#### Action item
Please carry on the court opinion about the partition sale of the Property, picking up right after its last sentence and leaving the data aside.

[[ Source passage, beginning ]]

The circuit court ultimately entered an order adopting this amendment following a hearing on the motion.
¶9 The circuit court held a hearing on the amendment motion, at which time the Kallases' attorney suggested an alternative remedy to the interpretation dispute. He stated his clients were willing to raise their bid to one dollar over the Pamer offer to keep the Property in their family. In response, the Lees suggested that an auction would be appropriate. The court remarked that the purpose of the partition proceedings here, given the context, was "not to keep [the Property] in the family," but rather "to sell and obtain the highest price" for all the ownership interests.
¶10 The circuit court agreed with the Lees' suggestion of an auction, explaining: "the whole purpose of this statute is to obtain the highest value for all of the parties." The referee noted that there was a hearing scheduled for the following week regarding the motion for approval to accept the Pamer offer. The court stated that prior to that hearing, the referee could hold an auction in the courthouse at which any interested buyers could bid. The Kallases once again urged the court to accept their $530,001 offer in lieu of the auction, which the court declined to do. Alternatively, the Kallases' attorney requested that there be public notice of the auction. The court stated that it would leave that matter to the referee's discretion and handle any objections to the manner of the auction at the time the referee requested approval of the sale.
The circuit court stated that the Kallases could object if the referee failed to "fulfill[] his obligation to get the highest price[.]"
¶11 At the conclusion of the hearing, the circuit court addressed the various arguments the Kallases had made regarding fairness. It stated its primary goal in this situation was to obtain the highest value for the Property to the benefit of all persons having an ownership interest. While it acknowledged that the Kallases had a legitimate objection to the Pamer offer under the language of the referee appointment order, it stated that it would not ignore a higher offer merely because the offer did not come from a party to the litigation.
¶12 The circuit court noted it was "tak[ing] into consideration in [its] fairness calculation the fact that family's involved and this is a family issue." In recognition of those matters, it treated the Kallases' offer of $530,001 as the current highest offer. The court viewed it as a waste of the referee's time to bid in one-dollar increments, so it required Pamer or any other interested bidder to exceed that offer by $10,000, which each subsequent bid increasing by a minimum of $10,000.

[[ Source passage, end ]]
[[ Recorded data, beginning ]]

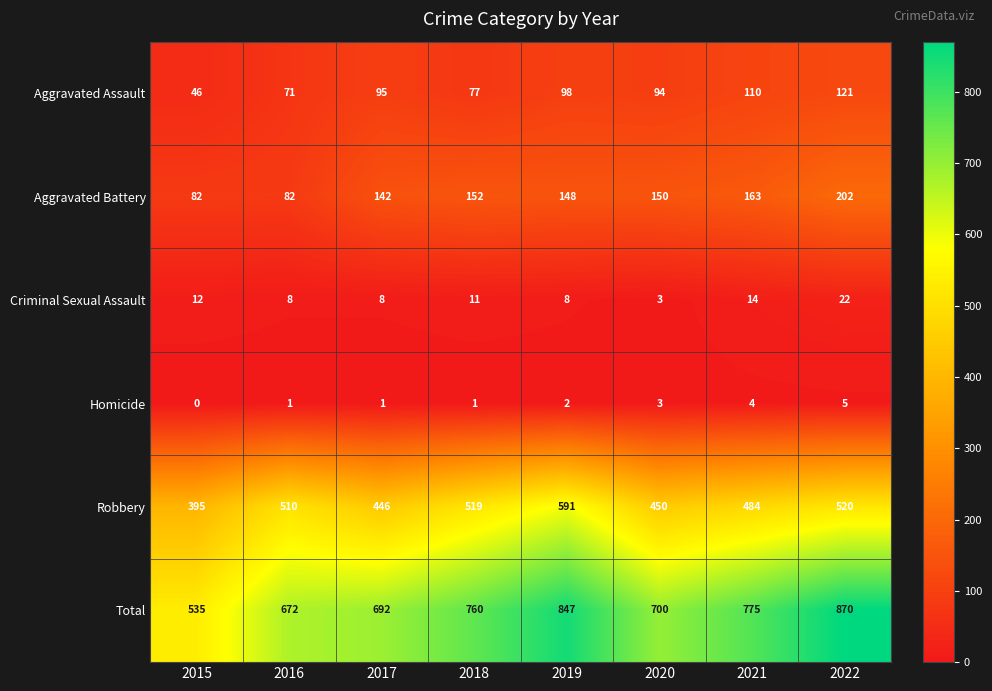

What is the sum of all Robbery values?

3915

[[ Recorded data, end ]]

#### Reply to the exercise
¶14 At the hearing the next week, the referee stated that he had conducted an auction in the courthouse just prior to the hearing and Pamer was the highest bidder at $600,001. The next-highest bid belonged to the Kallases at $590,001. Pamer and the Kallases were the only bidders, and the referee did not publish notice of the auction. The Kallases did not object to how the referee handled the auction. Following the hearing, the circuit court entered an order granting the referee authority to accept Pamer's bid and to effectuate the sale of the Property.
¶15 Thereafter, the Kallases filed a motion for reconsideration, raising many of the same arguments they make in this appeal and acknowledging that they were making an "extraordinary request" in asking that the order entered following the auction be vacated. As grounds, the Kallases argued they were the only party to have followed the court's instructions in the initial order appointing the referee, and therefore the Property should be sold to them for $478,000 or, alternatively for $530,001. The Kallases also asserted the court had erred by ordering a sale without taking evidence at a trial, claiming the court could not fully appreciate the equities of the situation without hearing evidence "such as the nature of the fractional interests of the various property owners, the property's history and its uses, the property's sentimental value to the [Kallases], and other like considerations." In any event, the Kallases requested that the sale be stayed pending a trial, or, alternatively, pending appeal. The court rejected these arguments and declined to enter a stay. The Kallases now appeal.
To this end, the Kallases made an offer of proof that consisted of several affidavits describing these matters. At a hearing on the motion, the Kallases argued that they would not have agreed to the order appointing the referee if they knew that outside parties could submit offers and would instead have insisted that the partition action proceed to trial.
DISCUSSION
¶16 The Lees first argue that the Kallases' appeal is moot because the sale to Pamer has been completed. "A case is moot when a judgment can have no practical legal effect upon the existing controversy." State ex rel. Badke v. Village Bd. of Greendale, 173 Wis.2d 553, 568, 494 N.W.2d 408 (1993). Mootness is a question of law that we review de novo. Marathon Cnty. v. D.K., 2020 WI 8, ¶16, 390 Wis.2d 50, 937 N.W.2d 901.
¶17 This appeal is not moot because, despite the sale, our decision could still affect the disposition of the Property. A lis pendens filed early in this case provided notice that the present litigation may affect the real property. It also ensured that the Property remains "within the power of the court, so as to enable it to pronounce judgment upon it." Gaugert v. Duve, 2001 WI 83, ¶17, 244 Wis.2d 691, 628 N.W.2d 861. A lis pendens must remain as long as there are pending proceedings in an action, including appellate proceedings. Zweber v. Melar Ltd., 2004 WI.App. 185, ¶15, 276 Wis.2d 156, 687 N.W.2d 818. We therefore proceed to the merits of the appeal.
Additionally, any assertion that this appeal is moot is on its face absurd. It was only the court order at issue that permitted Pamer to take ownership. If we reversed that order, naturally the sale would have to be unwound, as there would be no judicial authority supporting the forced sale of the Kallases' ownership interests.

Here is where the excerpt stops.